Cumartesi, 05 Eylül 2009 05:09

MÜSLÜMAN'IN YEMEK-İÇMEK KÜLTÜRÜ

Yeryüzündeki iki milyara yakın Müslüman’ın, mensup oldukları devlete, bulundukları coğrafyaya, yerleşmiş örf ve âdetlerine göre değişebilen yemek-içmek kültürlerinin yanında, Müslüman sıfatlarının gereği müşterek bir yemek-içmek kültürleri de olmalıdır.

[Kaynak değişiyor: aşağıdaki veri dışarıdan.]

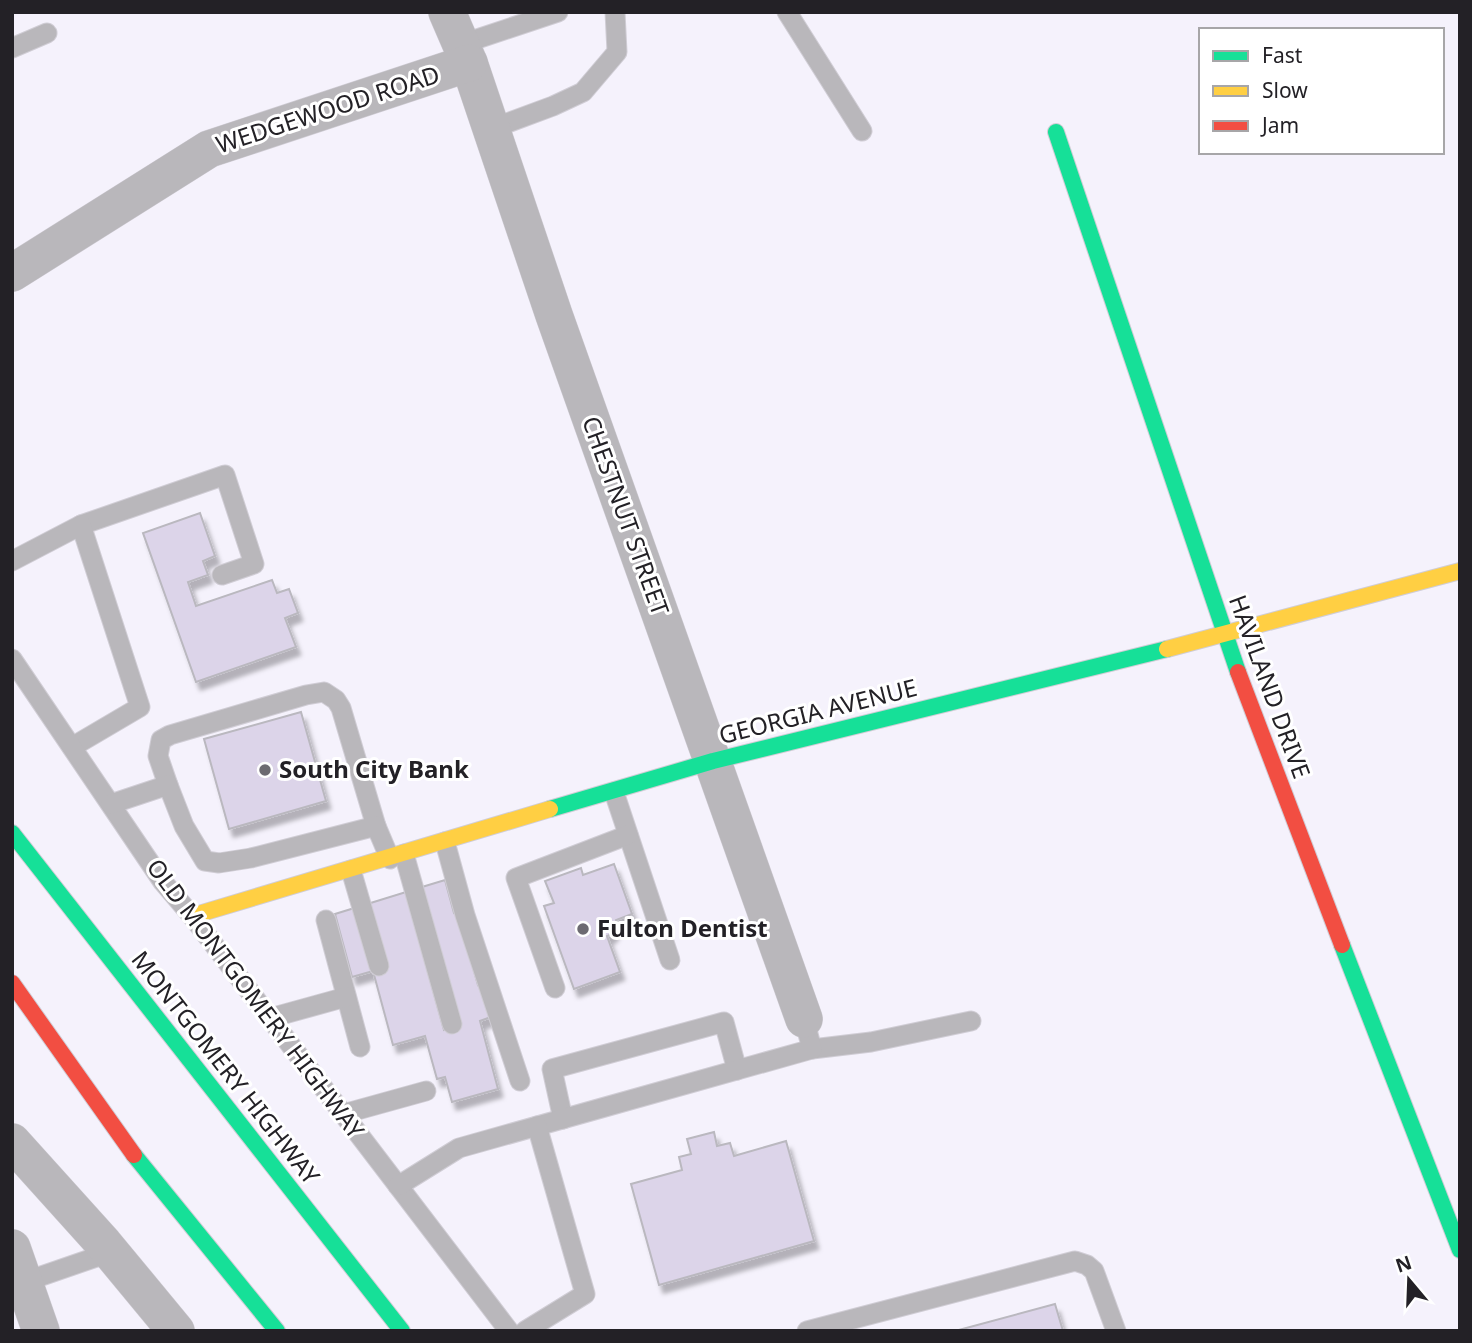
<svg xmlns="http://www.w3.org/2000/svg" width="1472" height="1343" font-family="'Noto Sans',sans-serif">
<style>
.building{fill:#dcd4e9;stroke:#bab8bf;stroke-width:2;filter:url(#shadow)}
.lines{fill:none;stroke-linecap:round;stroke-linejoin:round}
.lane-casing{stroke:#d0cdd5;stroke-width:21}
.street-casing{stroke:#d0cdd5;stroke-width:38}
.fast-casing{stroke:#d0cdd5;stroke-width:18}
.slow-casing{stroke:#d0cdd5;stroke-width:18}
.jam-casing{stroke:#d0cdd5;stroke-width:18}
.lane{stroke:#b9b7bb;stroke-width:19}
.street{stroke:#b9b7bb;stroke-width:37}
.fast{stroke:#16e098;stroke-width:16}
.slow{stroke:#ffcf43;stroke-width:16}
.jam{stroke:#f24e42;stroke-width:16}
.poi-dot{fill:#6c6a71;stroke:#fff;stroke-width:2.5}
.labels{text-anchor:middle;stroke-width:6;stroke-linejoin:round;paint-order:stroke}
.street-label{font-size:24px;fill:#232126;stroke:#fff}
.poi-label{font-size:24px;font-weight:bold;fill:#232126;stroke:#fff;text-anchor:start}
</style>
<defs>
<filter id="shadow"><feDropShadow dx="4.5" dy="8" stdDeviation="2" flood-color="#0004"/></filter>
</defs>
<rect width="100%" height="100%" fill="#f5f2fc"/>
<g class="building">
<path d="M200,513L215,556L203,561L208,575L188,582L196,606L272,580L277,593L289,589L298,613L285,618L296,647L196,682L143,533Z"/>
<path d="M301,712L326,801L229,829L204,739Z"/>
<path d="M614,864L632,914L616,920L617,924L612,934L607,936L620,972L574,989L544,906L554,903L545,881L581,868L583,875Z"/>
<path d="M445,880L454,913L458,912L478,985L482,983L491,1017L480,1021L498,1089L452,1102L445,1077L437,1079L425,1036L393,1045L373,971L352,977L335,914L406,892L444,1030L460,1025L422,887Z"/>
<path d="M714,1132L717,1146L730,1143L734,1156L786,1141L814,1241L659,1285L631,1184L682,1170L679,1157L691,1154L687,1139Z"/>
<path d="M1055,1304L1063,1331H955Z"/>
</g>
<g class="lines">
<g class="lane-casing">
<g id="lane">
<path d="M787,12L862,131"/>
<path d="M462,44L558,12"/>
<path d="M12,48L47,33"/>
<path d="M491,129L553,106L583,92L617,52L615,12"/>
<path d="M81,525L225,475L254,564L222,575"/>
<path d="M12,561L81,525L140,707L72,747"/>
<path d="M12,659L163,882L192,916L509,1331"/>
<path d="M168,785L158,756L161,740L170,735L306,695L324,692L336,700L341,708L376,826"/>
<path d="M614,792L670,960"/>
<path d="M111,804L168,785L184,826L205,861L219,863L251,858L376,826L390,859"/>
<path d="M445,842L465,915L520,1081"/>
<path d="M404,854L452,1024"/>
<path d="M351,870L379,966"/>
<path d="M326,920L360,1047"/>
<path d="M555,988L516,878L628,835"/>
<path d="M270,1018L346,997"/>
<path d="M812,1049L871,1042L971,1021"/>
<path d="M343,1114L426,1091"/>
<path d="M563,1119L552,1069L724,1022L737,1070"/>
<path d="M398,1186L459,1148L812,1049L804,1019"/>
<path d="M24,1282L111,1252"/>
<path d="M525,1331L585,1294L537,1126"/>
<path d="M807,1331L1075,1261L1087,1265L1094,1271L1116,1331"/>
</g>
</g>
<g class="street-casing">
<g id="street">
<path d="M447,12L469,63L554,315L804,1019"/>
<path d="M12,273L209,149L469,63"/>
<path d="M12,1142L104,1244L176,1331"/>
<path d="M12,1248L41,1331"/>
</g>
</g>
<g class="fast-casing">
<g id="fast">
<path d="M1056,132L1238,672"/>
<path d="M550,809L713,761L1167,649"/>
<path d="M12,833L402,1331"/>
<path d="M1342,945L1460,1250"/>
<path d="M134,1155L277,1331"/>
</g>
</g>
<g class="slow-casing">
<g id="slow">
<path d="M1167,649L1460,571"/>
<path d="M192,916L550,809"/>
</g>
</g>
<g class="jam-casing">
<g id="jam">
<path d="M1238,672L1342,945"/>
<path d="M12,983L134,1155"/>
</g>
</g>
<use href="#lane" class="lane"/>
<use href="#street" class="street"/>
<use href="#fast" class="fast"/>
<use href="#slow" class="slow"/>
<use href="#jam" class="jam"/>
</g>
<g class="poi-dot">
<circle cx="265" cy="770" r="7"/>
<circle cx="583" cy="929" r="7"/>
</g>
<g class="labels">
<g class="street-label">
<text transform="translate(328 110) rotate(-18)" y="8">WEDGEWOOD ROAD</text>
<text transform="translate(625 516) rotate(70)" y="8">CHESTNUT STREET</text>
<text transform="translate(1269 687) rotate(70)" y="8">HAVILAND DRIVE</text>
<text transform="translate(818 712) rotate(-14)" y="8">GEORGIA AVENUE</text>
<text transform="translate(255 999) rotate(53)" y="8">OLD MONTGOMERY HIGHWAY</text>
<text transform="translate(225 1068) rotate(52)" y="8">MONTGOMERY HIGHWAY</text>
</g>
<g class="poi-label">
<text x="279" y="778">South City Bank</text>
<text x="597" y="937">Fulton Dentist</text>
</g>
</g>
<rect width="1472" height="1343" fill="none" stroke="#232126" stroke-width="28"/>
<rect x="1199" y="28" width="245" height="126" fill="#ffffff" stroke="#a7a6a8" stroke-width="2"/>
<rect x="1213" y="51" width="35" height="10" fill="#16e098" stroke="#a7a6a8" stroke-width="2"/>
<text x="1262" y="63" font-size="21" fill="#232126">Fast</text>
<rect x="1213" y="86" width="35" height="10" fill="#ffcf43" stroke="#a7a6a8" stroke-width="2"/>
<text x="1262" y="98" font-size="21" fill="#232126">Slow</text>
<rect x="1213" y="121" width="35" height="10" fill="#f24e42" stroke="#a7a6a8" stroke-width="2"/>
<text x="1262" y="133" font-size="21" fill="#232126">Jam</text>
<g transform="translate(1409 1280) rotate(341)" stroke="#ffffff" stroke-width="5" paint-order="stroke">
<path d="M0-5L12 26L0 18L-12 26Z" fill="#232126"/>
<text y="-10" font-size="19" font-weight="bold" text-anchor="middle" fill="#232126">N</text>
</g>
</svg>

-----------------------------------------------------------------------------------------------------------------

 

 

MÜSLÜMAN’IN YEMEK-İÇMEK KÜLTÜRÜ

 

                                                                                                   Prof.Dr.Mustafa NUTKU

 

            Yeryüzündeki iki milyara yakın Müslüman’ın, mensup oldukları devlete, bulundukları coğrafyaya, yerleşmiş örf ve âdetlerine göre değişebilen yemek-içmek kültürlerinin yanında, Müslüman sıfatlarının gereği müşterek bir yemek-içmek kültürleri de olmalıdır.

            Allah (c.c.) istese insanları, melekler gibi yiyip içmek ihtiyacında olmayacak şekilde de yaratabilirdi; fakat meleklerin derecesi sabittir; insan nev’i gibi akılları ve iradeleriyle Allah’a kulluk imtihanına tabi değildirler. Allah, meleklere yemek-içmek ihtiyacını vermediğinden, o ihtiyaçlarını nasıl karşılayacaklarına göre onları imtihan da etmemektedir. İnsanlara ise, yemek-içmek ihtiyacını vermiş ve o ihtiyaçlarını nasıl karşılayacaklarına göre de onları imtihan etmektedir.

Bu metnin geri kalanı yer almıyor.